Cancers have different resistive mechanisms against current anticancer drugs. Some of these include: cell death inhibition, DNA damage repair and epigenetic pathways. Knowing the major pathways (or enzymes) that contribute to resistance prior to or during therapy can aid in determining appropriate treatment plans. To this regard, our lab is interested in developing simple fluorescence-based assays to measure the activity of enzymes involved in anticancer drug resistance. Our chemosensors will allow for fast assessment of cancer type and resistance for personalized treatments and will aid the discovery of novel inhibitors to ultimately improve the therapeutic effect of anticancer drugs.

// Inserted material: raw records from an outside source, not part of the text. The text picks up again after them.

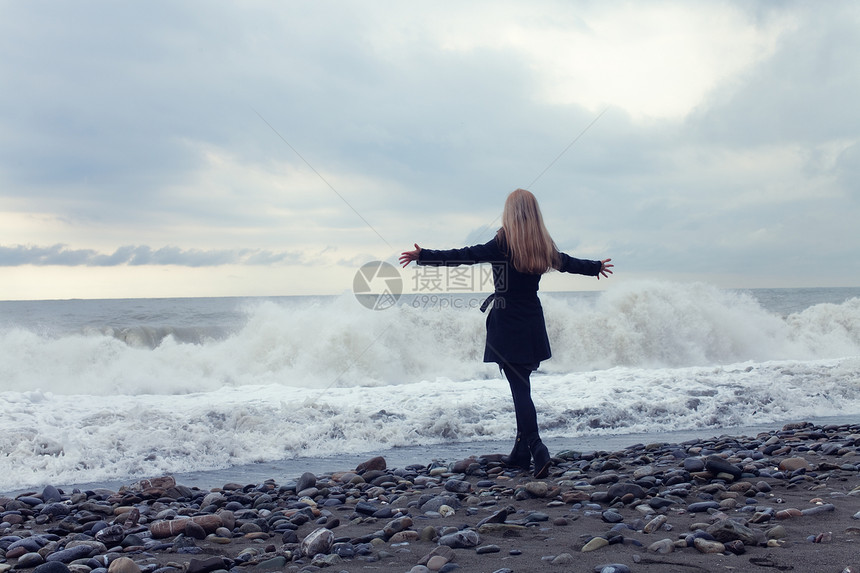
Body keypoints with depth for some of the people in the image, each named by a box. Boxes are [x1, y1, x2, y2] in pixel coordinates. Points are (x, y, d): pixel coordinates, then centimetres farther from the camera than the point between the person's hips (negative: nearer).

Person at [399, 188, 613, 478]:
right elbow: (567, 263, 23)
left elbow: (464, 256, -14)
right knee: (522, 386, 15)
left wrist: (423, 256, -10)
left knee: (520, 389, -6)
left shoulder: (503, 244, -12)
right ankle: (521, 452, 21)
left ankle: (538, 450, -16)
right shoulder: (543, 246, 6)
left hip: (507, 326, -6)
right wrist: (596, 266, 43)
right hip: (533, 324, 6)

Photodynamic therapy (PDT) is an attractive alternative to chemo and radiation therapy, as it is minimally invasive and does not share the same resistive mechanisms. The procedure typically employs an external light source that excites a photosensitizer (PS) resulting in local production of reactive oxygen species (ROS) that induces cell death. The PSs, in addition to producing ROS, are also fluorescent molecules such that fluorescence imaging can be used to determine cancerous regions in a real-time surgical setting. By combining fluorescence imaging with cell ablation, any cancer remaining post-surgery could be removed by PDT. For this strategy to be effective, PSs need to have high selectivity for cancer cells over normal cells. Our lab is interested in developing PSs that become activated in both fluorescence and ROS production in the presence of a cancer biomarker. We will build several probes derived from small molecules that permit in vivo applications of fluorescence-guided PDT.